In other cases, the oblivious employee has loaded a piece of spyware onto your company server. It collects sensitive company data silently, piece by piece—they harvest bank statements, bank account and routing numbers, passwords, social security numbers, home addresses. Your employees have their identities stolen, bank accounts drained, and loans taken out in their name. Furthermore, since you, the business owner, didn’t do anything to prevent this, you could be held liable for damages.
Your employee has fallen victim to a highly perilous phishing attack, a form of social engineering where a hacker tricks a human victim into yielding access to sensitive information or allowing them to infiltrate the user’s system.

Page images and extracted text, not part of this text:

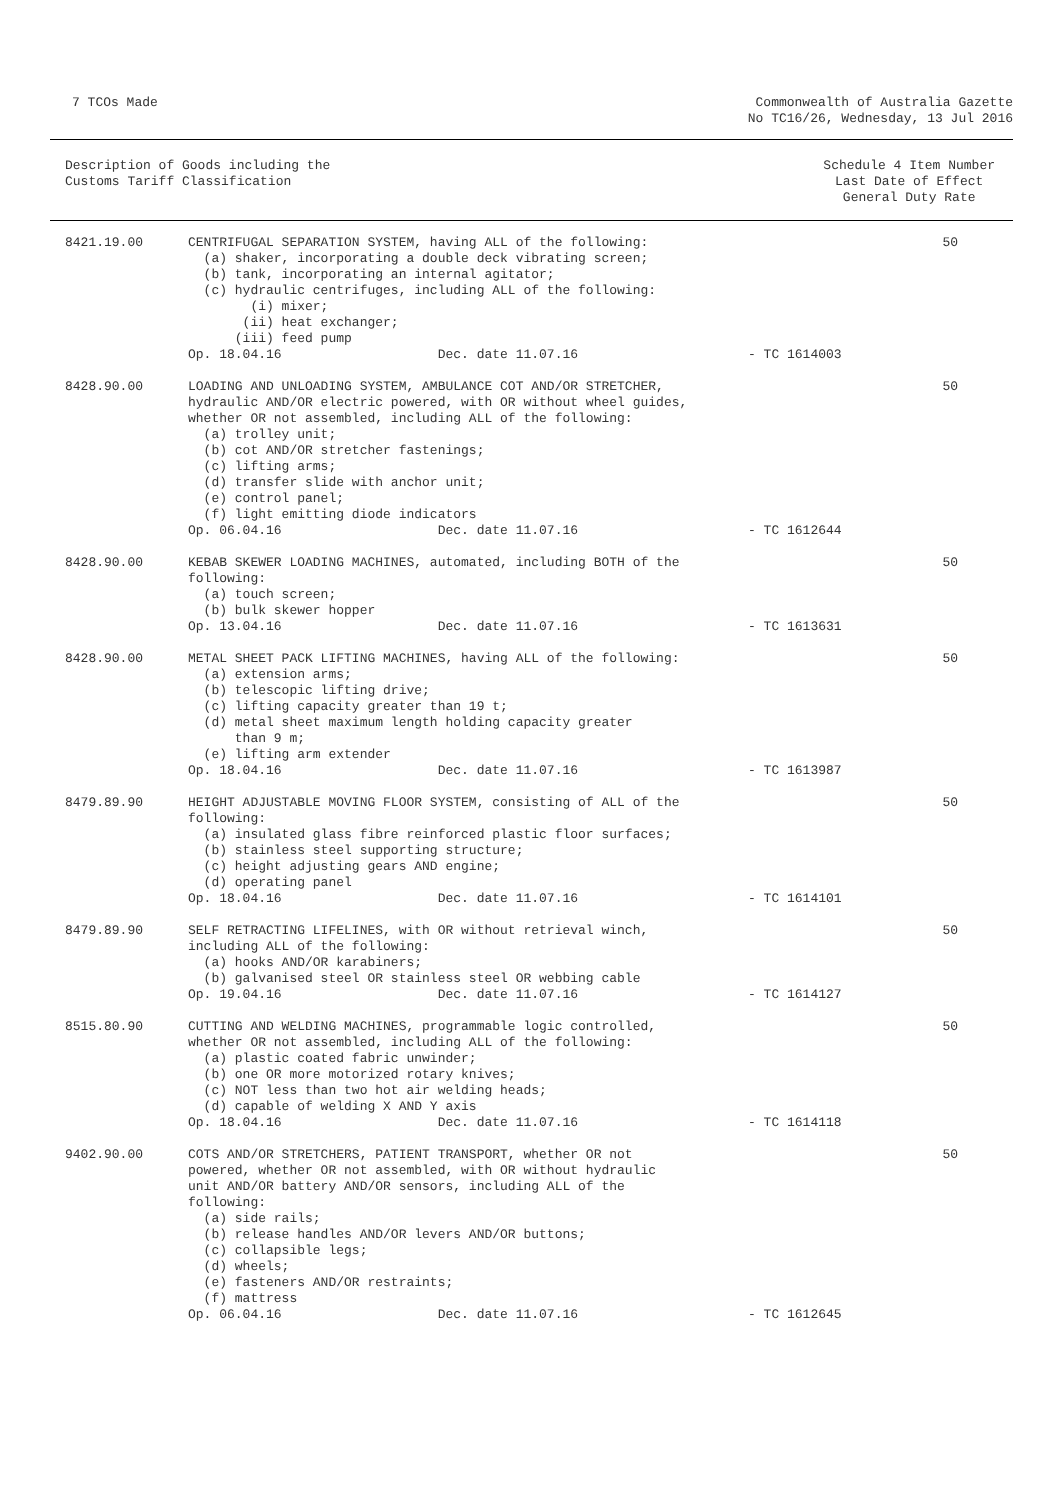7 TCOs Made Commonwealth of Australia Gazette
No TC16/26, Wednesday, 13 Jul 2016
Description of Goods including the
Customs Tariff Classification
Schedule 4 Item Number
Last Date of Effect
General Duty Rate
| 8421.19.00 | CENTRIFUGAL SEPARATION SYSTEM, having ALL of the following: (a) shaker, incorporating a double deck vibrating screen; (b) tank, incorporating an internal agitator; (c) hydraulic centrifuges, including ALL of the following: (i) mixer; (ii) heat exchanger; (iii) feed pump Op. 18.04.16 Dec. date 11.07.16 | - TC 1614003 | 50 |
| 8428.90.00 | LOADING AND UNLOADING SYSTEM, AMBULANCE COT AND/OR STRETCHER, hydraulic AND/OR electric powered, with OR without wheel guides, whether OR not assembled, including ALL of the following: (a) trolley unit; (b) cot AND/OR stretcher fastenings; (c) lifting arms; (d) transfer slide with anchor unit; (e) control panel; (f) light emitting diode indicators Op. 06.04.16 Dec. date 11.07.16 | - TC 1612644 | 50 |
| 8428.90.00 | KEBAB SKEWER LOADING MACHINES, automated, including BOTH of the following: (a) touch screen; (b) bulk skewer hopper Op. 13.04.16 Dec. date 11.07.16 | - TC 1613631 | 50 |
| 8428.90.00 | METAL SHEET PACK LIFTING MACHINES, having ALL of the following: (a) extension arms; (b) telescopic lifting drive; (c) lifting capacity greater than 19 t; (d) metal sheet maximum length holding capacity greater than 9 m; (e) lifting arm extender Op. 18.04.16 Dec. date 11.07.16 | - TC 1613987 | 50 |
| 8479.89.90 | HEIGHT ADJUSTABLE MOVING FLOOR SYSTEM, consisting of ALL of the following: (a) insulated glass fibre reinforced plastic floor surfaces; (b) stainless steel supporting structure; (c) height adjusting gears AND engine; (d) operating panel Op. 18.04.16 Dec. date 11.07.16 | - TC 1614101 | 50 |
| 8479.89.90 | SELF RETRACTING LIFELINES, with OR without retrieval winch, including ALL of the following: (a) hooks AND/OR karabiners; (b) galvanised steel OR stainless steel OR webbing cable Op. 19.04.16 Dec. date 11.07.16 | - TC 1614127 | 50 |
| 8515.80.90 | CUTTING AND WELDING MACHINES, programmable logic controlled, whether OR not assembled, including ALL of the following: (a) plastic coated fabric unwinder; (b) one OR more motorized rotary knives; (c) NOT less than two hot air welding heads; (d) capable of welding X AND Y axis Op. 18.04.16 Dec. date 11.07.16 | - TC 1614118 | 50 |
| 9402.90.00 | COTS AND/OR STRETCHERS, PATIENT TRANSPORT, whether OR not powered, whether OR not assembled, with OR without hydraulic unit AND/OR battery AND/OR sensors, including ALL of the following: (a) side rails; (b) release handles AND/OR levers AND/OR buttons; (c) collapsible legs; (d) wheels; (e) fasteners AND/OR restraints; (f) mattress Op. 06.04.16 Dec. date 11.07.16 | - TC 1612645 | 50 |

This is to say nothing of the threat of ransomware, something we address in a recent blog.
There, we mention data hijackings for companies like Colonial Pipeline and JBS, and The Washington Post recently published an article detailing retaliatory lawsuits by consumers and workers against companies whose lax cybersecurity hurt them.

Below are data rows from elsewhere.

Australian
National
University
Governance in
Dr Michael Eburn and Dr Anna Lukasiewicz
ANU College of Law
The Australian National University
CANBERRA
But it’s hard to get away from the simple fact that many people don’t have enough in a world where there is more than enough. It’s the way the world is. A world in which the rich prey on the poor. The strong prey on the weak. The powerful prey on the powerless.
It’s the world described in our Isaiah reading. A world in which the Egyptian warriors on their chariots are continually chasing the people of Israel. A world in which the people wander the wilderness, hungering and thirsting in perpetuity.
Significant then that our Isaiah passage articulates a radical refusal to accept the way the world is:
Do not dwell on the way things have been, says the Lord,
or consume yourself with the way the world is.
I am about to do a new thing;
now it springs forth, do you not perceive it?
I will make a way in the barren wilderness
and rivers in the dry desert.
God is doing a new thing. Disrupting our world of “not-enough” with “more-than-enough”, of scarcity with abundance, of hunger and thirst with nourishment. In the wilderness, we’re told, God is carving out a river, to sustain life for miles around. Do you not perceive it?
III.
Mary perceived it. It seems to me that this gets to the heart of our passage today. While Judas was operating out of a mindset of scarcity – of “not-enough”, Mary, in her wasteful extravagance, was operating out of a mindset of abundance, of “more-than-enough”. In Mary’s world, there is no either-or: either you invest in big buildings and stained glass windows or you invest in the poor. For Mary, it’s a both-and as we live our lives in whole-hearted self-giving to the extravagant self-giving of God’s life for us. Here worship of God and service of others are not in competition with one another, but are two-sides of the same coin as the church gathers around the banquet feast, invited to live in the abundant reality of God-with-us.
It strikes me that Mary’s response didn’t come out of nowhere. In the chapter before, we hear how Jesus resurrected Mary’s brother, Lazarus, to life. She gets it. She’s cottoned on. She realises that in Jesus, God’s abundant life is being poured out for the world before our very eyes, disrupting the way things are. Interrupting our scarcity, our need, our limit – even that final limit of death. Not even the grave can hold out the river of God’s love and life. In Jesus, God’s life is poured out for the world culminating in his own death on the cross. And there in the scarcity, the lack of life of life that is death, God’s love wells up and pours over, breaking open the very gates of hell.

Gray Leaf knows that the common denominator in all these events is the employee. In the chain of security, humans are the weakest link and therefore always the target of phishing efforts. In response to this danger, we’ve developed our Advanced Security Awareness Program (ASAP) to develop employee awareness and ability to protect themselves and your business.
ASAP involves three major services: monthly trainings, simulated phishing attacks, and phishing reporting mechanisms in the customer’s email client.
Now, when we say trainings, we purposely use very short trainings meant not to encumber your day-to-day operations. Traditional trainings are tedious, easily forgotten, and lack reliable feedback mechanisms. ASAP trainings are, in some cases, as short as 10-15 minutes. They are entertaining yet informative and yield measurable, actionable results.
Our simulated phishing initiative involves sending fake, entirely harmless emails designed to mimic phishing attacks. These simulated attacks range in difficulty from the easily identifiable to the indistinguishable. If an employee clicks on one of these phishing links, that click is logged for you to review and the clicker is redirected to a help page to help them learn what they should have looked for. The goal is not for this to be a game of “Gotcha!”, rather it is an opportunity for all involved to learn how to keep company and personal data safe.
Finally, we supply a reporting mechanism that integrates with your company email client. If an employee suspects an email of being a phishing attempt, they can submit that message for inspection and subsequent blacklisting from company servers if necessary. Not only does this protect the individual, but it also protects the rest of your company.
As part of our program, one of our project managers will schedule monthly check-ins with you to review simulated phishing statistics, employee feedback on trainings, and to decide on initiatives for the next month. While the initial kick-off call can last 30-60 minutes, monthly follow-ups typically last only 15-20. Our priority is to provide you with an effective employee training method that doesn’t bog down your day-to-day activity.
With cybersecurity becoming more and more important for a 21st century company, Gray Leaf wants to make it easy for you. We leverage decades of experience in IT, cybersecurity, and disaster management from developers who have worked for such entities as the United States Coast Guard, Cigna, and the Federal Emergency Management Agency (FEMA) and countless small and medium sized businesses and non-profits. As such, there is no one more prepared to work with you in keeping your company assets safe.